DSX currently operates 36 dry‑bulk vessels, including 6 Kamsarmax units, 4 Newcastlemax, 8 Capesize, 4 Post‑Panamax, 5 Panamax, and 9 Ultramax. The fleet’s total capacity is about 4.1 million dwt, with a weighted average age of 12.33 years. The company is also preparing for the delivery of two methanol‑dual‑fuel Kamsarmax vessels in the second half of 2027 and the first half of 2028, underscoring its commitment to fleet modernization and sustainability.

Management has emphasized that the extension aligns with DSX’s broader strategy of “managing and expanding our fleet in a manner that will enable us to enhance shareholder value” by “maintaining a high quality fleet; strategically expanding the size of our fleet; pursuing an appropriate balance of short‑term and long‑term time charters; maintaining a strong balance sheet; and maintaining low cost, highly efficient operations.”

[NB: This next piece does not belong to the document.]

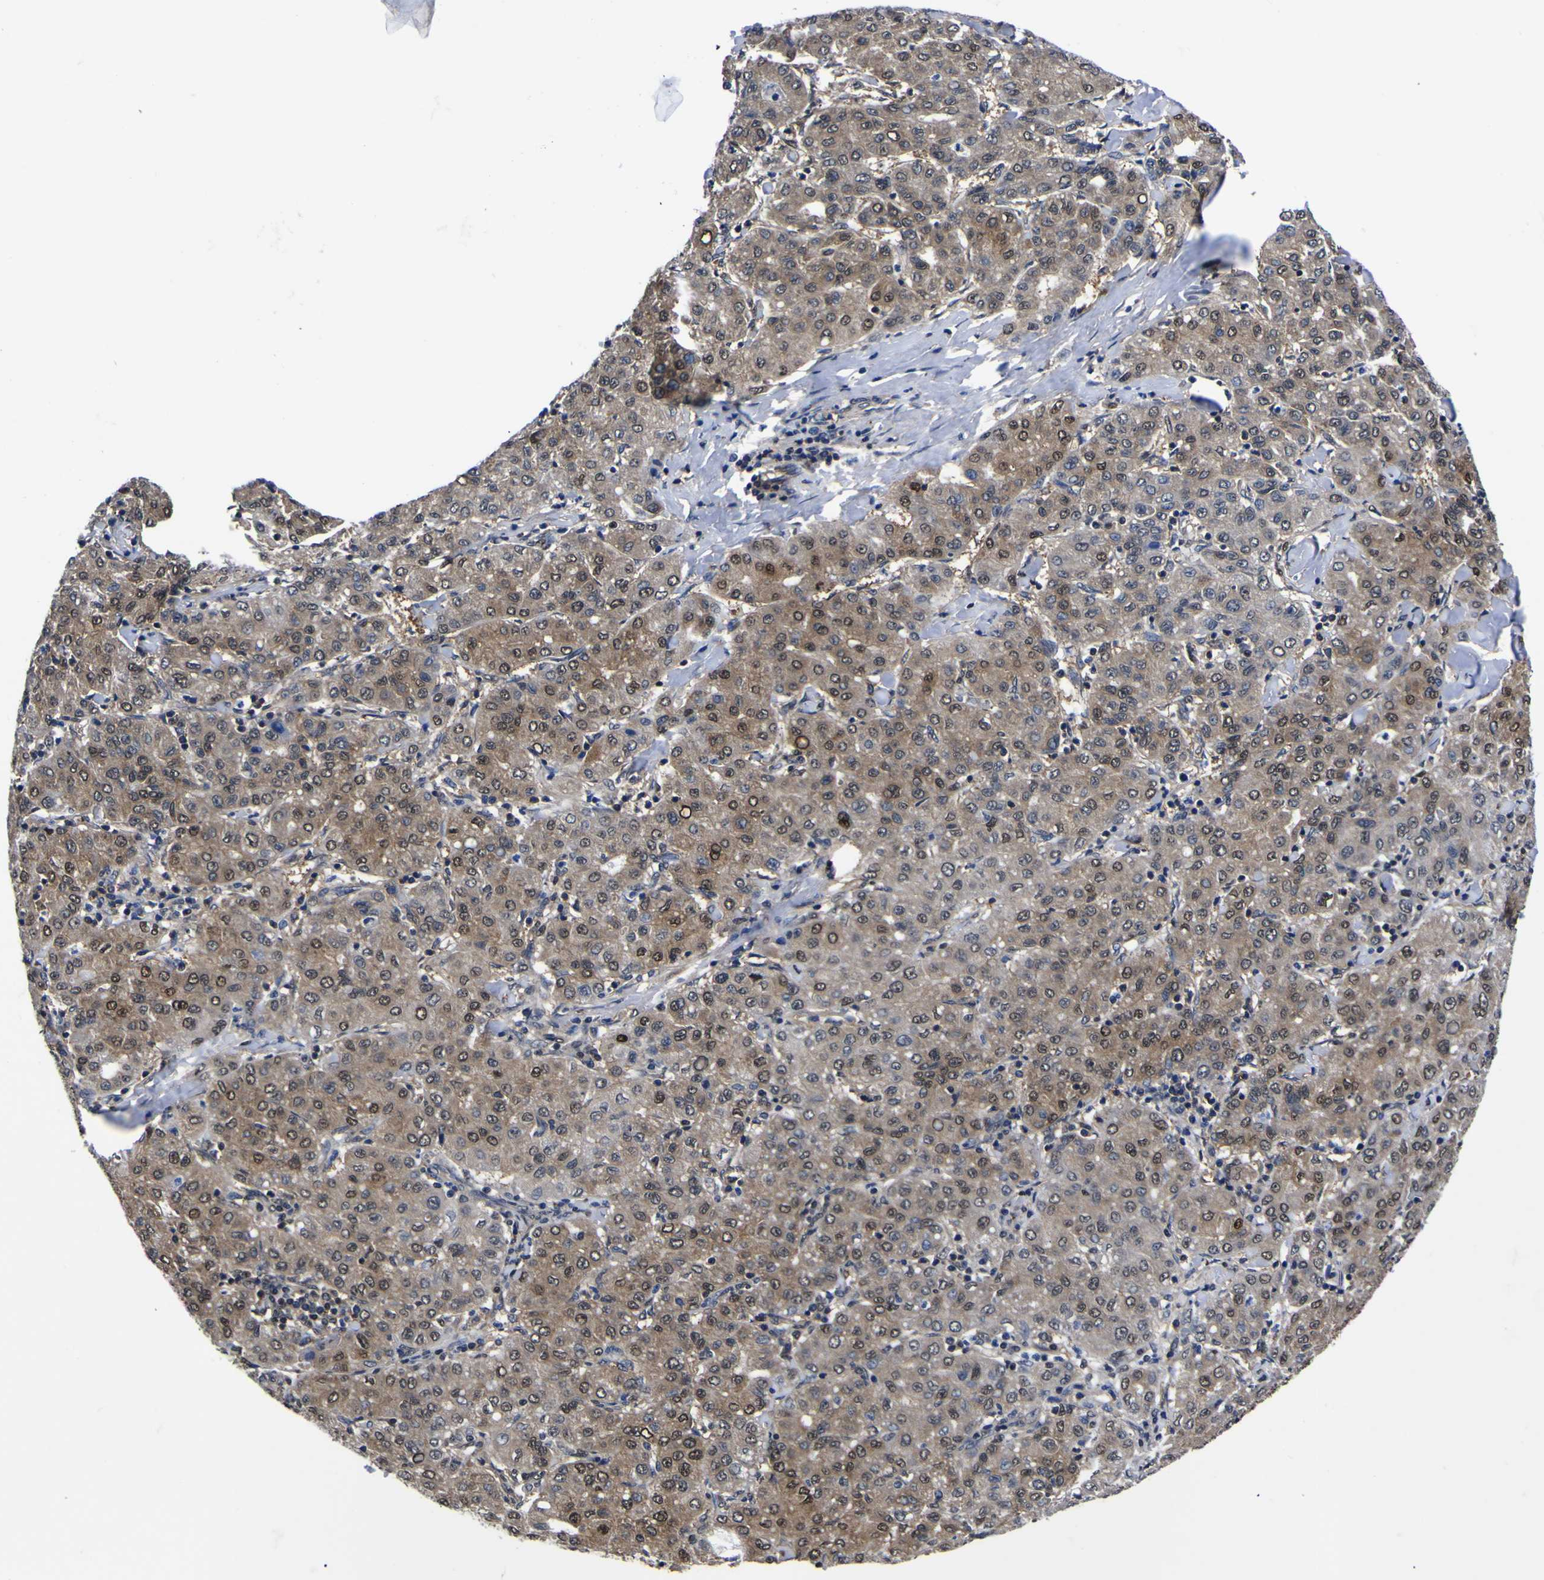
{"staining": {"intensity": "moderate", "quantity": "25%-75%", "location": "cytoplasmic/membranous,nuclear"}, "tissue": "liver cancer", "cell_type": "Tumor cells", "image_type": "cancer", "snomed": [{"axis": "morphology", "description": "Carcinoma, Hepatocellular, NOS"}, {"axis": "topography", "description": "Liver"}], "caption": "Immunohistochemical staining of liver cancer reveals moderate cytoplasmic/membranous and nuclear protein expression in about 25%-75% of tumor cells.", "gene": "FAM110B", "patient": {"sex": "male", "age": 65}}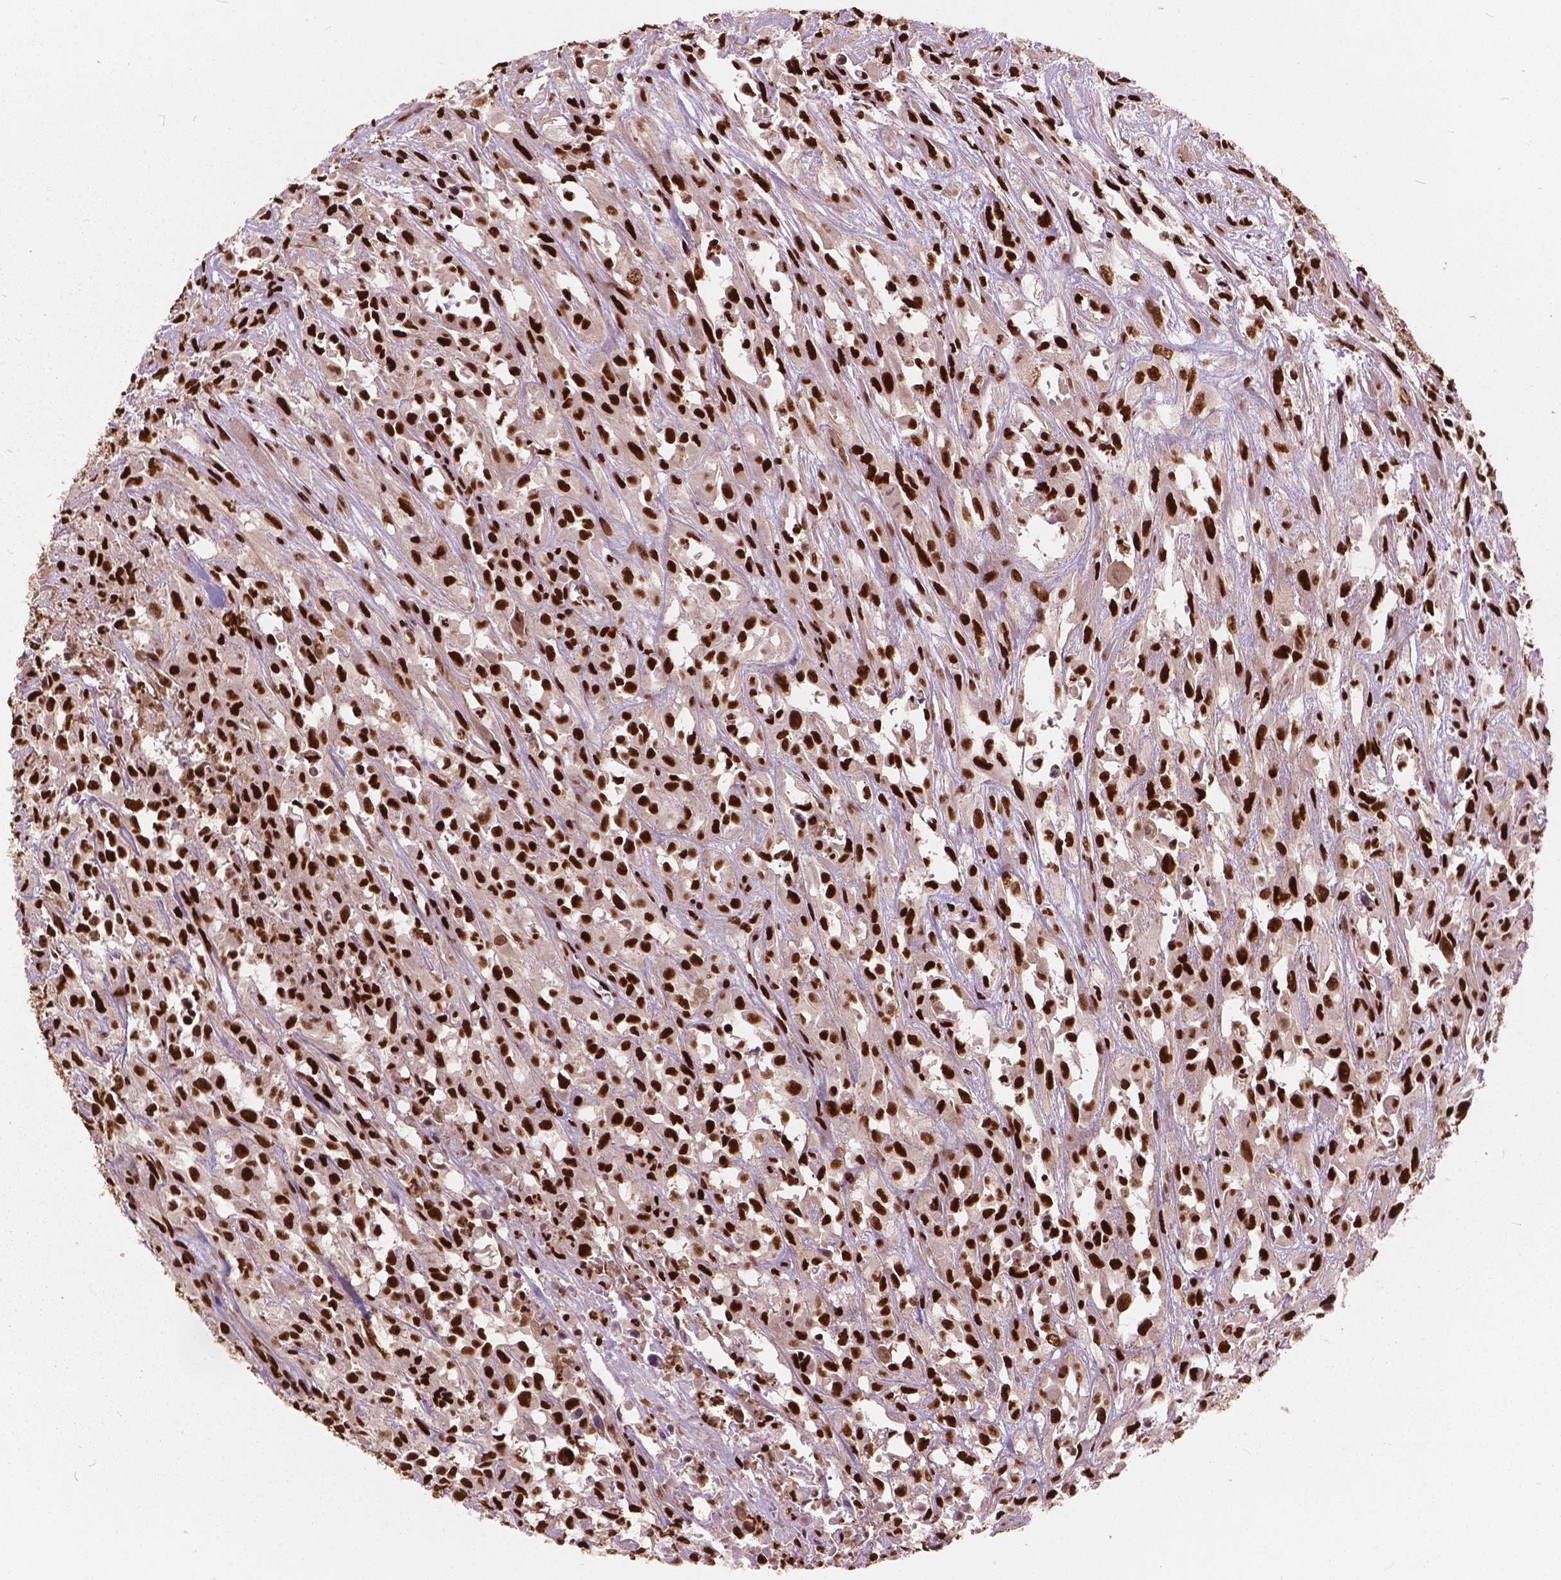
{"staining": {"intensity": "strong", "quantity": ">75%", "location": "nuclear"}, "tissue": "urothelial cancer", "cell_type": "Tumor cells", "image_type": "cancer", "snomed": [{"axis": "morphology", "description": "Urothelial carcinoma, High grade"}, {"axis": "topography", "description": "Urinary bladder"}], "caption": "A photomicrograph showing strong nuclear staining in approximately >75% of tumor cells in urothelial cancer, as visualized by brown immunohistochemical staining.", "gene": "ANP32B", "patient": {"sex": "male", "age": 67}}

The Myrto charter extension reinforces DSX’s focus on securing predictable cash flows through staggered medium‑to‑long‑term contracts. By locking in a higher daily rate, the company not only boosts its short‑term earnings but also positions itself to capitalize on favorable market conditions while it continues to invest in newer, more efficient vessels. The deal therefore supports DSX’s dual objectives of strengthening its financial foundation and expanding its fleet footprint in the dry‑bulk sector.